[WHAT IS NEEDED] Could you give the entries back exactly as they stand, minus any pictures?

====== DATA LISTING ======

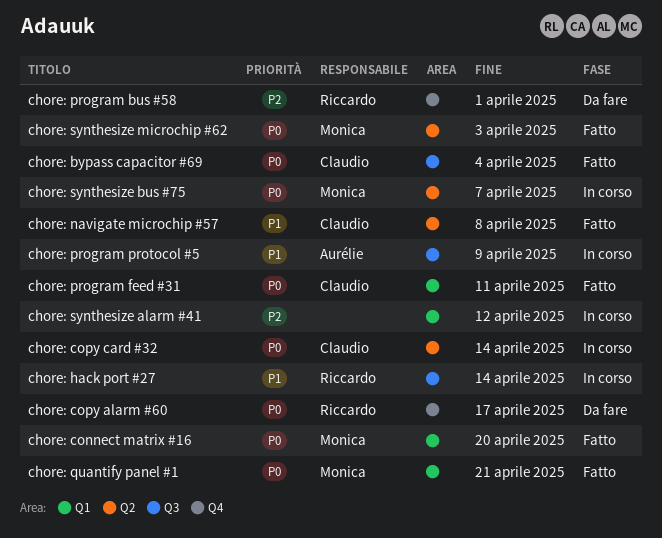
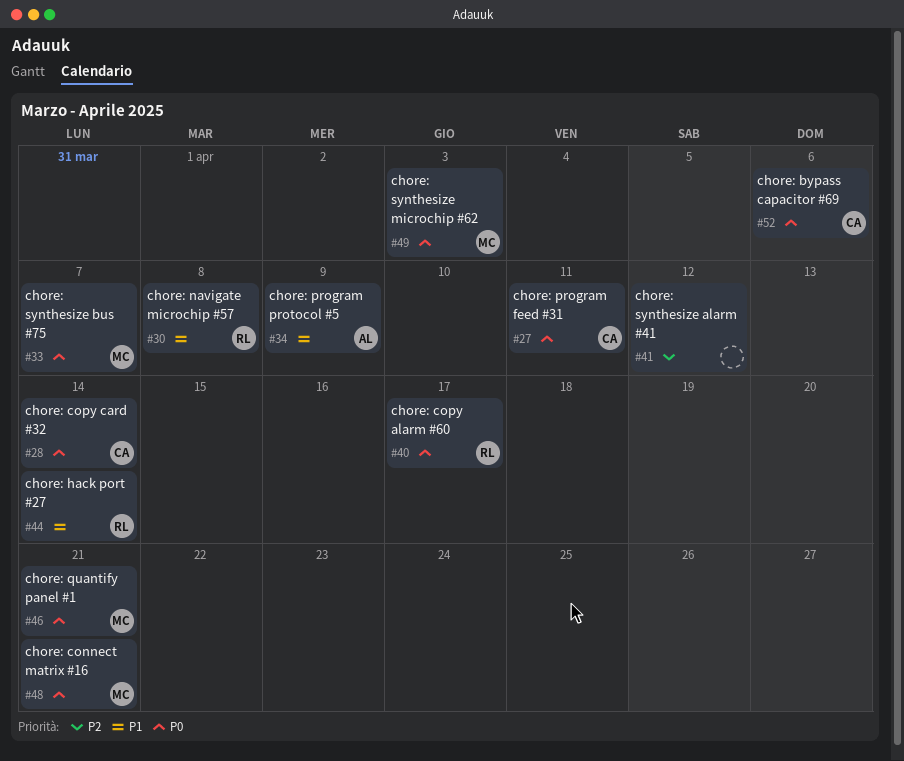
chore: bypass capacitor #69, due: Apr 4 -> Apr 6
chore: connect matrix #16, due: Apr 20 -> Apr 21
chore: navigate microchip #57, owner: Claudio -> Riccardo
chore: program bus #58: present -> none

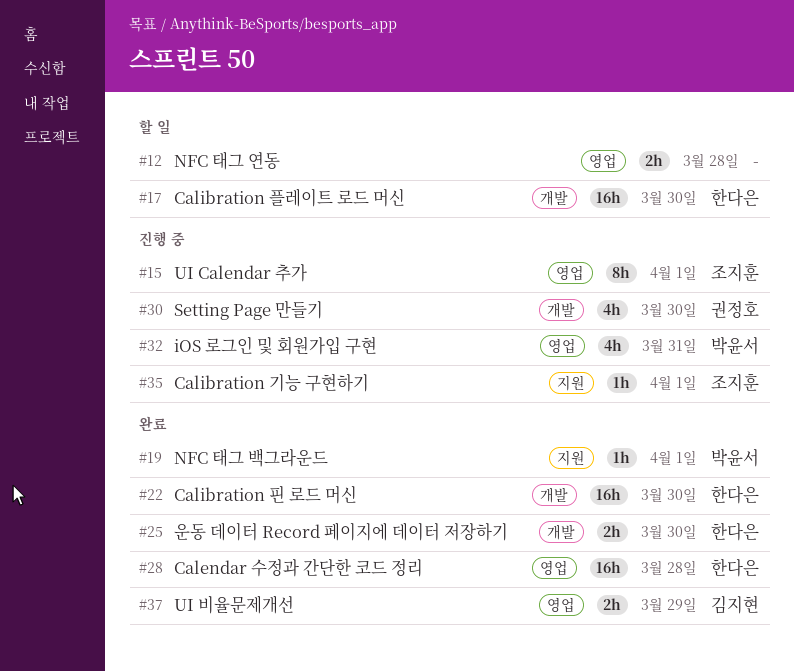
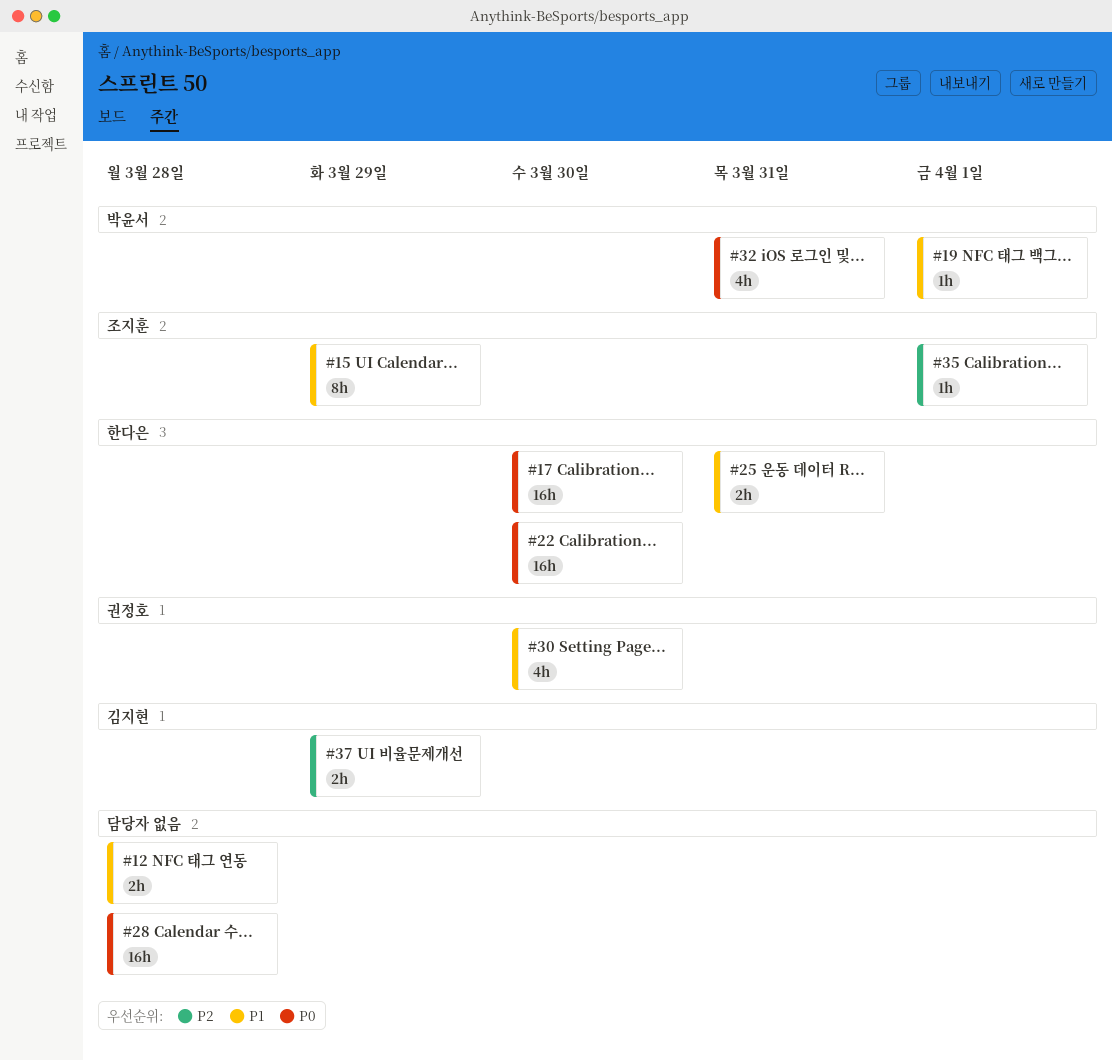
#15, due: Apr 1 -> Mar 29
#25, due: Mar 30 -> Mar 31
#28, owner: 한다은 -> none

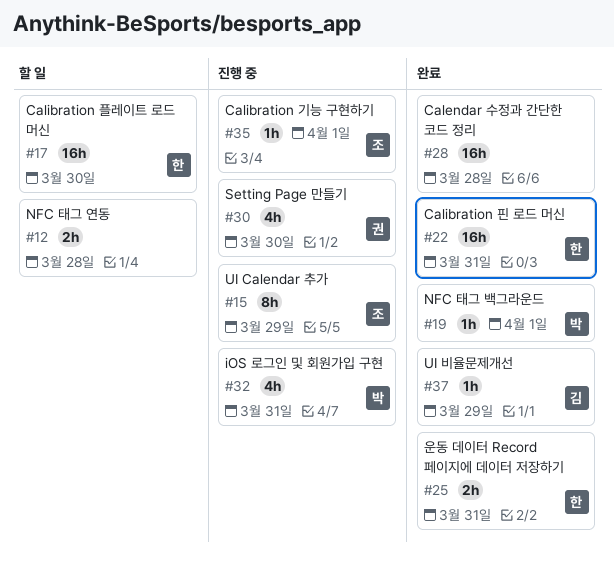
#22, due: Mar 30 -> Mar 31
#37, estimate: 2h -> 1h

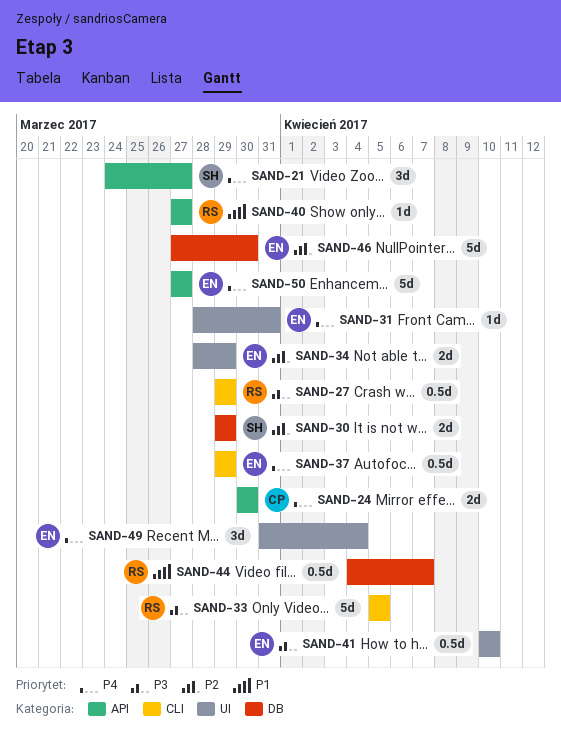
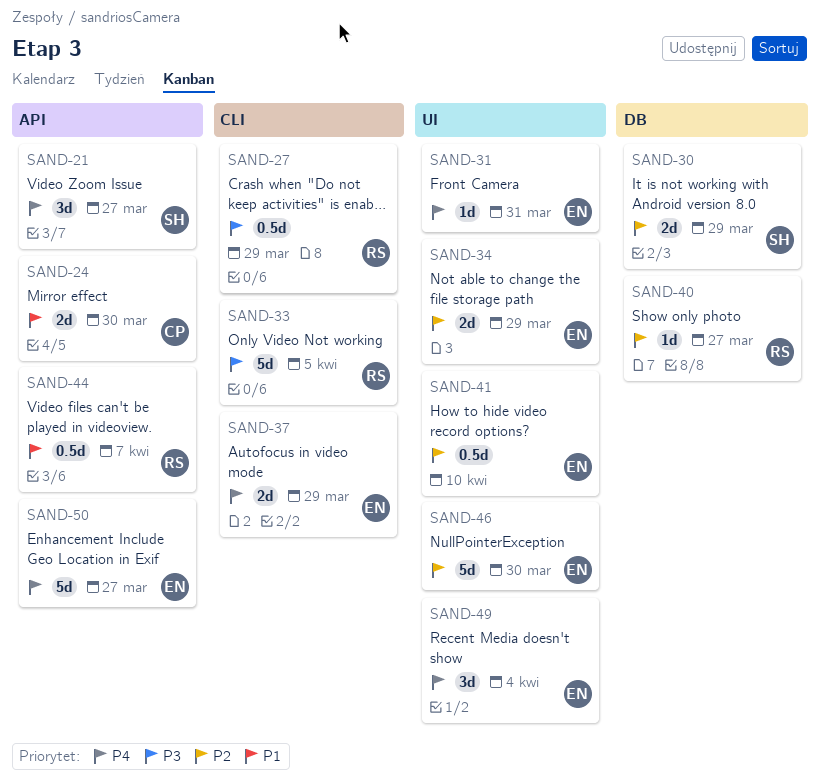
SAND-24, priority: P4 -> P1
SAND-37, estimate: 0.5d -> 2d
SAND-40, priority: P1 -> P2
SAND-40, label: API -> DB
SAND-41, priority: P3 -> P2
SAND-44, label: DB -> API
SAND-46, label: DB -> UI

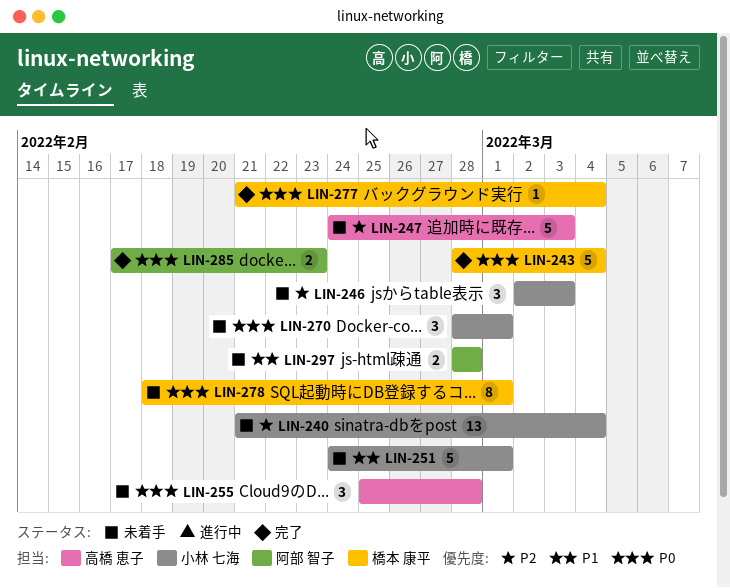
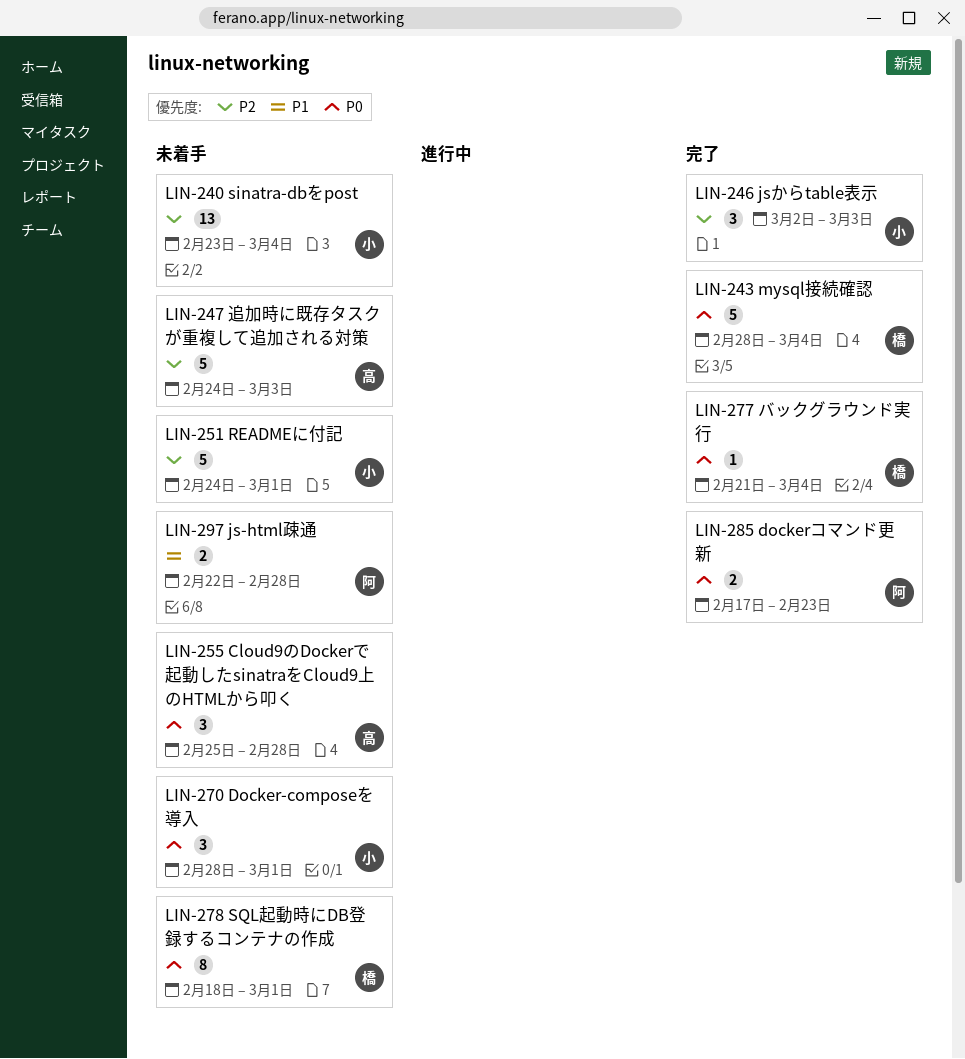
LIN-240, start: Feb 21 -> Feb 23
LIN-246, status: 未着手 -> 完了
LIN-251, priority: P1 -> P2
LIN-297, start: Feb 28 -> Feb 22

======

[OUTPUT BELOW]
chore: bypass capacitor #69, due: Apr 4 -> Apr 6
chore: connect matrix #16, due: Apr 20 -> Apr 21
chore: navigate microchip #57, owner: Claudio -> Riccardo
chore: program bus #58: present -> none

#15, due: Apr 1 -> Mar 29
#25, due: Mar 30 -> Mar 31
#28, owner: 한다은 -> none

#22, due: Mar 30 -> Mar 31
#37, estimate: 2h -> 1h

SAND-24, priority: P4 -> P1
SAND-37, estimate: 0.5d -> 2d
SAND-40, priority: P1 -> P2
SAND-40, label: API -> DB
SAND-41, priority: P3 -> P2
SAND-44, label: DB -> API
SAND-46, label: DB -> UI

LIN-240, start: Feb 21 -> Feb 23
LIN-246, status: 未着手 -> 完了
LIN-251, priority: P1 -> P2
LIN-297, start: Feb 28 -> Feb 22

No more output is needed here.